Search code examples
amazon-web-serviceselasticsearchamazon-cognitoamazon-elasticsearchamazon-opensearch

AWS Opensearch (Elasticsearch 7.10) - Refuses to assume Cognito group role


So, I have two Elasticsearch 7.10 clusters.

I have a Cognito user pool, with an admin group. This admin group a role attached to it from IAM, call it the AdminRole. It's precedence is 1.

Now, I have configured both of the aforementioned Elasticsearch clusters to utilize Cognito authentication. They both use the same user pool, and the same identity pool.

That being said, when I log into the older cluster, click in the top right on my icon and then "view roles and identities" I see arn:aws:iam::{myaccountnumber}:role/cognito-AdminRole.

However, whenever I try the same in the new cluster, I see arn:aws:iam::{myaccountnumber}:role/cognito-auth-role. Why? Why is it picking up the cognito auth role instead of the role ascribed to the group?

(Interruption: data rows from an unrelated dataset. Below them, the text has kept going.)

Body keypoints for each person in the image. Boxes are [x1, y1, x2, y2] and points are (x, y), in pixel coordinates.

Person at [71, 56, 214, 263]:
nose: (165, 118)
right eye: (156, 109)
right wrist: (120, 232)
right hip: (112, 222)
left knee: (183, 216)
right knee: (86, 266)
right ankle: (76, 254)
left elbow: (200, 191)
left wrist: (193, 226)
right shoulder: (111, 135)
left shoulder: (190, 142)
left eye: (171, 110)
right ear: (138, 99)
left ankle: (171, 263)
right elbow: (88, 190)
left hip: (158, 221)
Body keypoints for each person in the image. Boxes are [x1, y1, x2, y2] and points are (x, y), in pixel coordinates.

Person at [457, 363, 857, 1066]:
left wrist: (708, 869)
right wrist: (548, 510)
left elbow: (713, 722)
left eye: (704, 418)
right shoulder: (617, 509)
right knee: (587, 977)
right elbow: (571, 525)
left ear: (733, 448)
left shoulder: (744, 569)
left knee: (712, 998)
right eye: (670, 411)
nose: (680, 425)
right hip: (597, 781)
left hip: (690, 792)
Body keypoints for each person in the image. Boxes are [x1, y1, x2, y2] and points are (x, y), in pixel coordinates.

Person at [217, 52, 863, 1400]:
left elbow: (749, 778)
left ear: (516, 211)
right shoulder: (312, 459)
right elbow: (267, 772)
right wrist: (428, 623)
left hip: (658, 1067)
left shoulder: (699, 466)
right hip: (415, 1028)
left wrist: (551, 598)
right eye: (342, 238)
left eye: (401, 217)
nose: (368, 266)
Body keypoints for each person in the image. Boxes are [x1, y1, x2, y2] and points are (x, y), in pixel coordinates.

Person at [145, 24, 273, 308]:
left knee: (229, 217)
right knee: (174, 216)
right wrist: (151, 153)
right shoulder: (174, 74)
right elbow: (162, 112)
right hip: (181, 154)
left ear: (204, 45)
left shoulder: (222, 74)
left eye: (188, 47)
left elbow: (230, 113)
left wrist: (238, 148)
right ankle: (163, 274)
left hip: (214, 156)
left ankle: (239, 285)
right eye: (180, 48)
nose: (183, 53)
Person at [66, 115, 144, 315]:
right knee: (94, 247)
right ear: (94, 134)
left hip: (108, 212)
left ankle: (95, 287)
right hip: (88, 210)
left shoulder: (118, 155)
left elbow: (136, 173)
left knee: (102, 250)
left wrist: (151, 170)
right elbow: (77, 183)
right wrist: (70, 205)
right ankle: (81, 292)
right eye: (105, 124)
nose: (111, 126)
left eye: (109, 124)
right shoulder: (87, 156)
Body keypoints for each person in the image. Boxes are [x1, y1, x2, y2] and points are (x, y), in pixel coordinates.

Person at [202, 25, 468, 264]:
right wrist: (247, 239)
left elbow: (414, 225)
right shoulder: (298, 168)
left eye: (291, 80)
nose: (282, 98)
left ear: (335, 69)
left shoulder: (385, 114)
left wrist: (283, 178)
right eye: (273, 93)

I am logging in both times on the same account from the same cognito pool - that account is in the cognito group.

In both clusters, I have no backend roles referencing that auth role. If I add the cognito auth role as a master user (via ARN of course) then I can login fine on the newer cluster (the one that's setting my backend role to cognito-auth-role). When I remove the cognito-auth-role as a backend role from the all_access and security_manager roles, I stop being able to login to that cluster, with the fabled "missing role" error.

In both cases, the cognito admin group ARN stays as a backend role for all_access and security_manager.

In other words - how do I force the cluster to try to assume me the arn:aws:iam::{myaccountnumber}:role/cognito-AdminRole instead of the arn:aws:iam::{myaccountnumber}:role/cognito-auth-role? It's clearly possible, since the group's role is automatically assumed when I try to log in to the old cluster.


Solution

  • So - Genuinely, I have struggled with this for the last 40 hours at work, while doing other things.

    About 35 minutes after posting to Stack Overflow, I found the answer.

    The old cluster had a Authentication Role Selection rule in the identity pool. "Choose role from Token". I put the role resolution to "Deny", as it was in the old cluster, and now I have the same behaviour from both clusters.